Today, this post is a dedication to Debbie and Ricky - this color whose very lives together was a testimony and a landmark for me on my journey toward being the best wife I can be.  For the sake of privacy, I cannot post their pictures.  But I wanted to share this story, this moment in time, with the world - a world that is broken in so many places.  This man, though he was suffering, loved his wife.  That Christmas morning, his only thought was thanking God for the gift he had been given - the woman he called his "Angel" several times throughout the letter.

At the end of the letter, he asked her to give him one more chance to say more about his love for her.  I do not know if he ever got the chance (at least on paper).  But the one thing that will always be honored and cherished in her heart, as her life goes on, is how he pressed that pen into that paper and the words inside his heart flowed out.  HE wrote that for HER.  HIS words on THAT paper will remain, etched into it like stone.  HE loved and loves HER still...right from heaven to here on earth.

In the Lord's Prayer, there is a statement that says "Thy will be done, on earth as it is in heaven."  This is made more clear to me now what that really means.  God's will is love - LOVE LIKE THIS.  In other words, as this story exemplifies, the prayer is that LOVE be done on earth as it is in heaven.  Ricky is in heaven, loving forever more the "love of his life" - his Debbie.  It is still working and making an impact even though he is physically absent.

Love never dies.

NEVER.

I thank God for that.  I have learned that in my own life.  OVER AND OVER AGAIN.

I want to dedicate a song to this couple and to us all...for remembrance and honor.  It reminds me of their love affair...please watch this and remember that at the end of the day, love is all that matters.  And nothing in this world can stop it - not even the grave.  (Jesus overcame that.)

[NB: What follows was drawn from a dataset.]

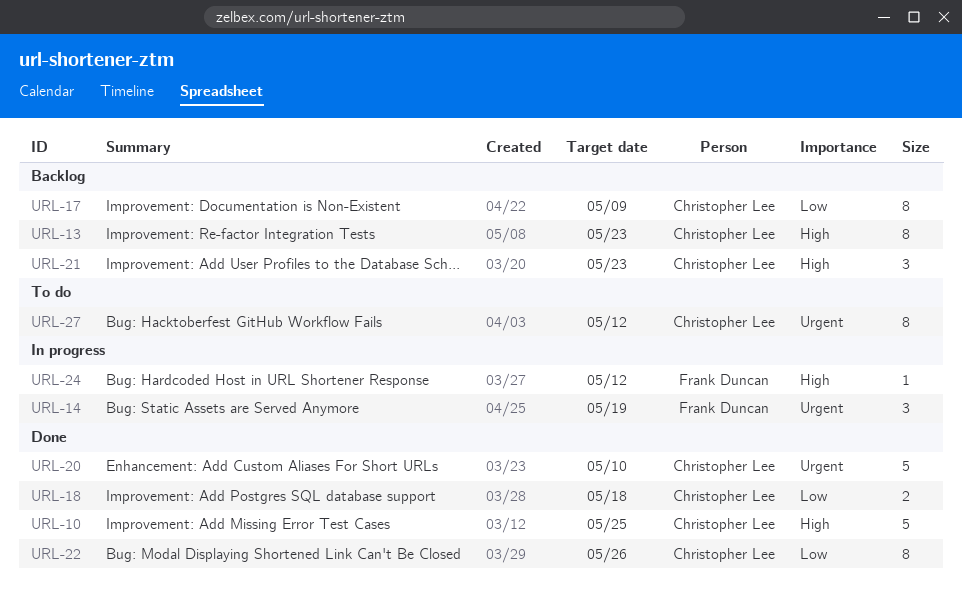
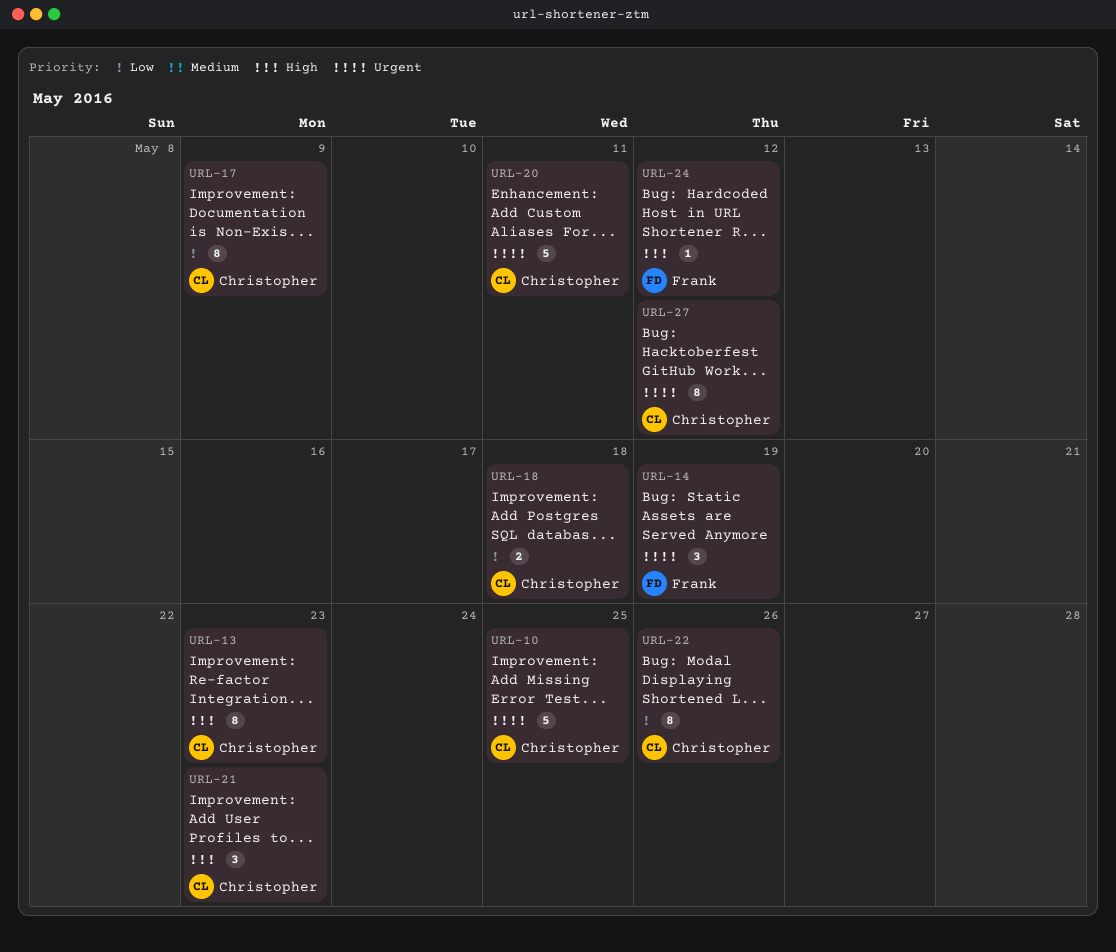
URL-10, priority: High -> Urgent
URL-20, due: May 10 -> May 11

I pray that Debbie knows this...the morning after her husband's funeral...the morning after she laid  eyes on the man that wrote that letter for the last time in this earth realm...the morning after she woke up in an empty bed and with a broken heart...THIS morning when their youngest children will undoubtedly enter the room and ask for him.

I pray for all that have had to say goodbye to those gone on before and felt their heart breaking in the process...hoping that one day God would help them pick up the pieces.  I've been there too.  But as life has carried on, I have learned to open my heart again.  That is why December 22 will always be a life-changing day for me.